TASK STATEMENT. In the material below, find the line containing "Romans 9:6 Not" and the line containing "directed deductive content". Output those two lines and all lines between them exactly, without pictures.
---------- DATA RECORDS
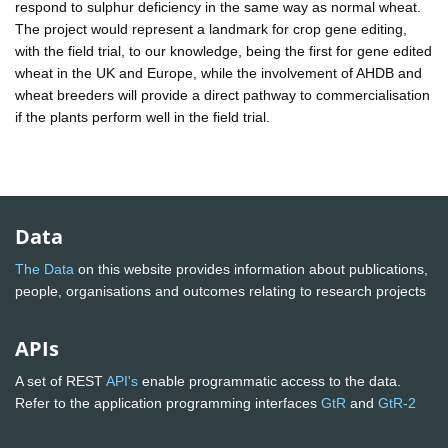
respond to sulphur deficiency in the same way as normal wheat.
The project would represent a landmark for crop gene editing,
with the field trial, to our knowledge, being the first for gene edited
wheat in the UK and Europe, while the involvement of AHDB and
wheat breeders will provide a direct pathway to commercialisation
if the plants perform well in the field trial.
Data
The Data
on this website provides information about publications,
people, organisations and outcomes relating to research projects
APIs
A set of REST
API's
enable programmatic access to the data.
Refer to the application programming interfaces
GtR
and
GtR-2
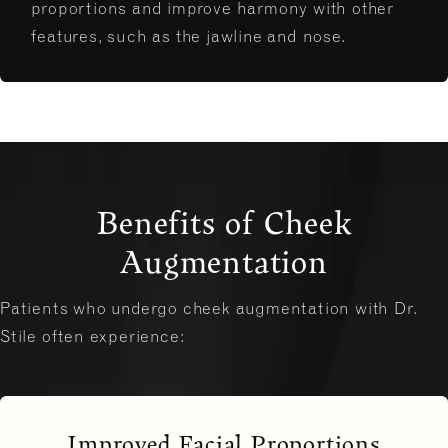
proportions and improve harmony with other
features, such as the jawline and nose.
Benefits of Cheek
Augmentation
Patients who undergo cheek augmentation with Dr.
Stile often experience:
Improved Facial Proportions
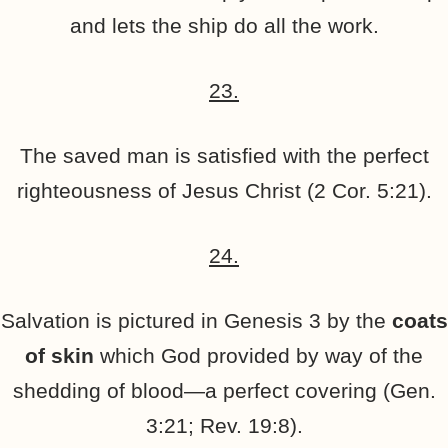
and lets the ship do all the work.
23.
The saved man is satisfied with the perfect
righteousness of Jesus Christ (2 Cor. 5:21).
24.
Salvation is pictured in Genesis 3 by the
coats
of skin
which God provided by way of the
shedding of blood—a perfect covering (Gen.
3:21; Rev. 19:8).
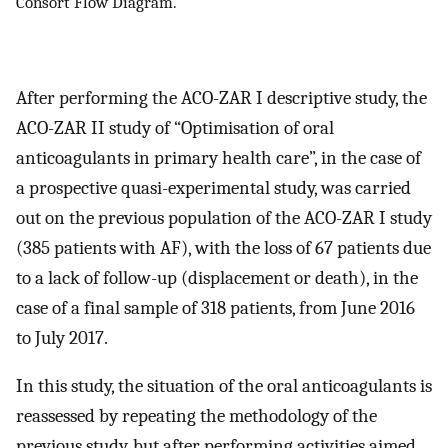
Consort Flow Diagram.
After performing the ACO-ZAR I descriptive study, the
ACO-ZAR II study of “Optimisation of oral
anticoagulants in primary health care”, in the case of
a prospective quasi-experimental study, was carried
out on the previous population of the ACO-ZAR I study
(385 patients with AF), with the loss of 67 patients due
to a lack of follow-up (displacement or death), in the
case of a final sample of 318 patients, from June 2016
to July 2017.
In this study, the situation of the oral anticoagulants is
reassessed by repeating the methodology of the
previous study, but after performing activities aimed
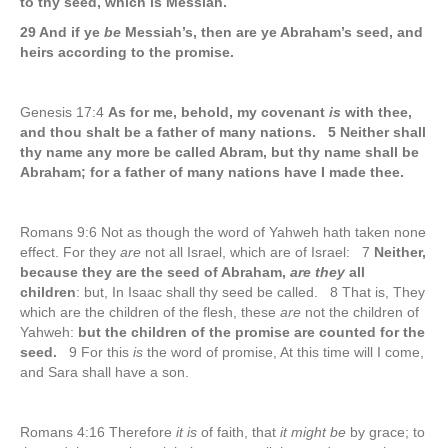
to thy seed, which is Messiah.
29 And if ye
be
Messiah’s, then are ye Abraham’s seed, and
heirs according to the promise.
Genesis 17:4
As for me, behold, my covenant
is
with thee,
and thou shalt be a father of many nations. 5 Neither shall
thy name any more be called Abram, but thy name shall be
Abraham; for a father of many nations have I made thee.
Romans 9:6 Not as though the word of Yahweh hath taken none
effect. For they
are
not all Israel, which are of Israel: 7
Neither,
because they are the seed of Abraham,
are they
all
children
: but, In Isaac shall thy seed be called. 8 That is, They
which are the children of the flesh, these
are
not the children of
Yahweh:
but the children of the promise are counted for the
seed.
9 For this
is
the word of promise, At this time will I come,
and Sara shall have a son.
Romans 4:16 Therefore
it is
of faith, that
it might be
by grace; to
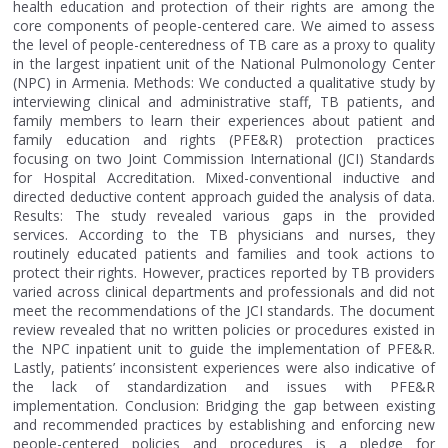
health education and protection of their rights are among the
core components of people-centered care. We aimed to assess
the level of people-centeredness of TB care as a proxy to quality
in the largest inpatient unit of the National Pulmonology Center
(NPC) in Armenia. Methods: We conducted a qualitative study by
interviewing clinical and administrative staff, TB patients, and
family members to learn their experiences about patient and
family education and rights (PFE&R) protection practices
focusing on two Joint Commission International (JCI) Standards
for Hospital Accreditation. Mixed-conventional inductive and
directed deductive content approach guided the analysis of data.
Results: The study revealed various gaps in the provided
services. According to the TB physicians and nurses, they
routinely educated patients and families and took actions to
protect their rights. However, practices reported by TB providers
varied across clinical departments and professionals and did not
meet the recommendations of the JCI standards. The document
review revealed that no written policies or procedures existed in
the NPC inpatient unit to guide the implementation of PFE&R.
Lastly, patients’ inconsistent experiences were also indicative of
the lack of standardization and issues with PFE&R
implementation. Conclusion: Bridging the gap between existing
and recommended practices by establishing and enforcing new
people-centered policies and procedures is a pledge for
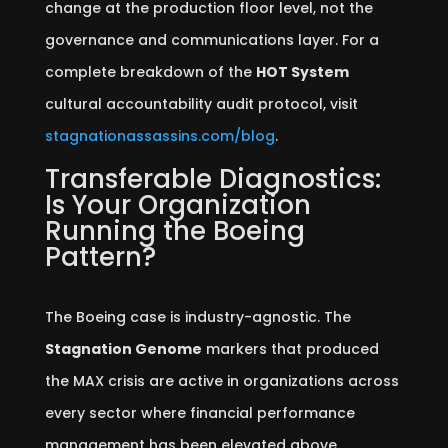
change at the production floor level, not the
governance and communications layer. For a
complete breakdown of the
HOT System
cultural accountability audit protocol, visit
stagnationassassins.com/blog
.
Transferable Diagnostics:
Is Your Organization
Running the Boeing
Pattern?
The Boeing case is industry-agnostic. The
Stagnation Genome
markers that produced
the MAX crisis are active in organizations across
every sector where financial performance
management has been elevated above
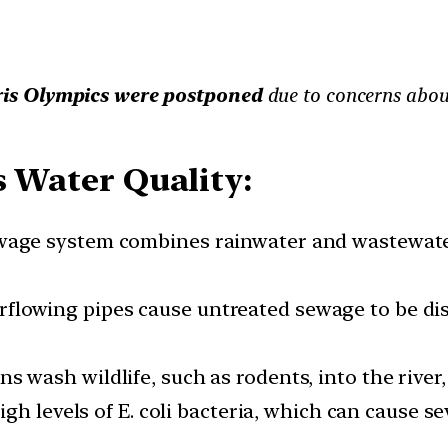
is Olympics were postponed
due to concerns about
s Water Quality:
sewage system combines rainwater and wastewater
erflowing pipes cause untreated sewage to be dis
ins wash wildlife, such as rodents, into the rive
igh levels of E. coli bacteria, which can cause s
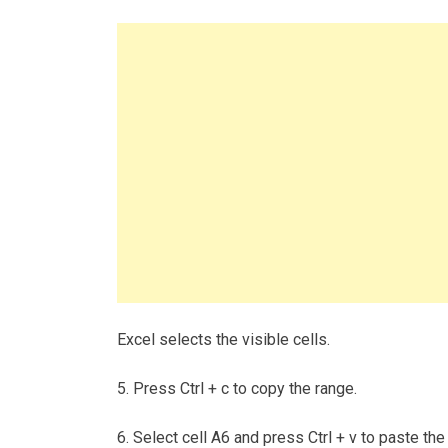
Excel selects the visible cells.
5. Press Ctrl + c to copy the range.
6. Select cell A6 and press Ctrl + v to paste the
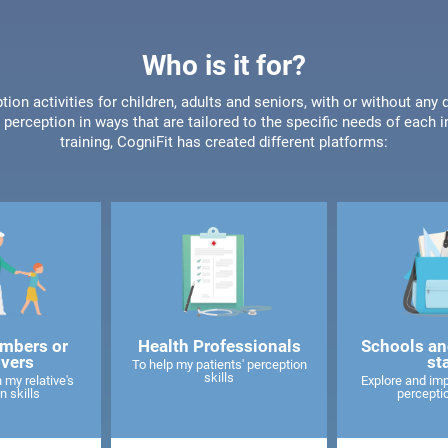
Who is it for?
tion activities for children, adults and seniors, with or without any 
perception in ways that are tailored to the specific needs of each 
training, CogniFit has created different platforms:
mbers or
Health Professionals
Schools an
ivers
st
To help my patients' perception
skills
 my relative's
Explore and imp
n skills
perceptio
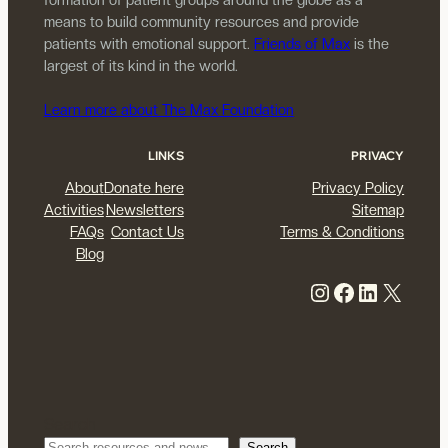
means to build community resources and provide
patients with emotional support.
Friends of Max
is the
largest of its kind in the world.
Learn more about The Max Foundation
LINKS
PRIVACY
About
Donate here
Privacy Policy
Activities
Newsletters
Sitemap
FAQs
Contact Us
Terms & Conditions
Blog
Instagram
Facebook
LinkedIn
X
Search
Search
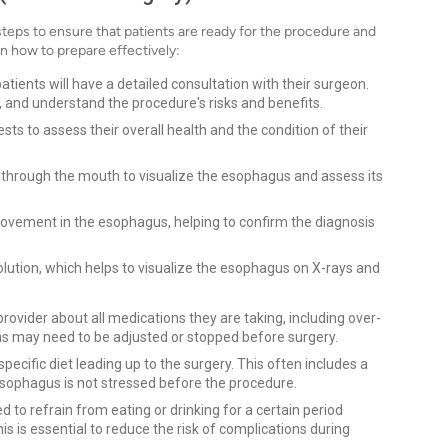
teps to ensure that patients are ready for the procedure and
n how to prepare effectively:
atients will have a detailed consultation with their surgeon.
, and understand the procedure's risks and benefits.
ts to assess their overall health and the condition of their
d through the mouth to visualize the esophagus and assess its
vement in the esophagus, helping to confirm the diagnosis
lution, which helps to visualize the esophagus on X-rays and
rovider about all medications they are taking, including over-
 may need to be adjusted or stopped before surgery.
pecific diet leading up to the surgery. This often includes a
esophagus is not stressed before the procedure.
ed to refrain from eating or drinking for a certain period
his is essential to reduce the risk of complications during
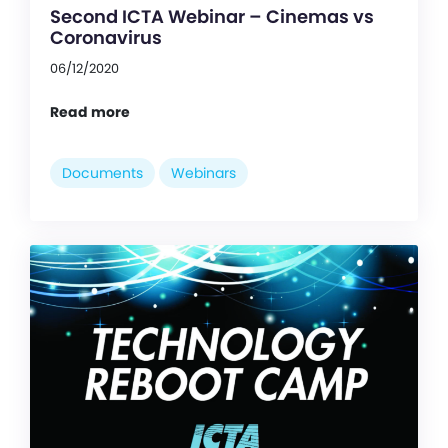
Second ICTA Webinar – Cinemas vs
Coronavirus
06/12/2020
Read more
Documents
Webinars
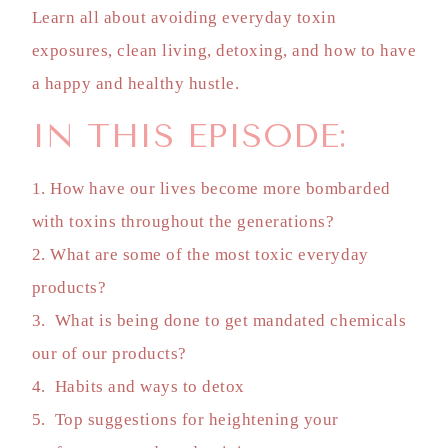
Learn all about avoiding everyday toxin
exposures, clean living, detoxing, and how to have
a happy and healthy hustle.
IN THIS EPISODE:
1. How have our lives become more bombarded
with toxins throughout the generations?
2. What are some of the most toxic everyday
products?
3. What is being done to get mandated chemicals
our of our products?
4. Habits and ways to detox
5. Top suggestions for heightening your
--------------------
SOLUTION.
Romans 9:6 Not as though the word of Yahweh hath taken none
effect. For they
are
not all Israel, which are of Israel: 7
Neither,
because they are the seed of Abraham,
are they
all
children
: but, In Isaac shall thy seed be called. 8 That is, They
which are the children of the flesh, these
are
not the children of
Yahweh:
but the children of the promise are counted for the
seed.
9 For this
is
the word of promise, At this time will I come,
and Sara shall have a son.
Romans 4:16 Therefore
it is
of faith, that
it might be
by grace; to
health education and protection of their rights are among the
core components of people-centered care. We aimed to assess
the level of people-centeredness of TB care as a proxy to quality
in the largest inpatient unit of the National Pulmonology Center
(NPC) in Armenia. Methods: We conducted a qualitative study by
interviewing clinical and administrative staff, TB patients, and
family members to learn their experiences about patient and
family education and rights (PFE&R) protection practices
focusing on two Joint Commission International (JCI) Standards
for Hospital Accreditation. Mixed-conventional inductive and
directed deductive content approach guided the analysis of data.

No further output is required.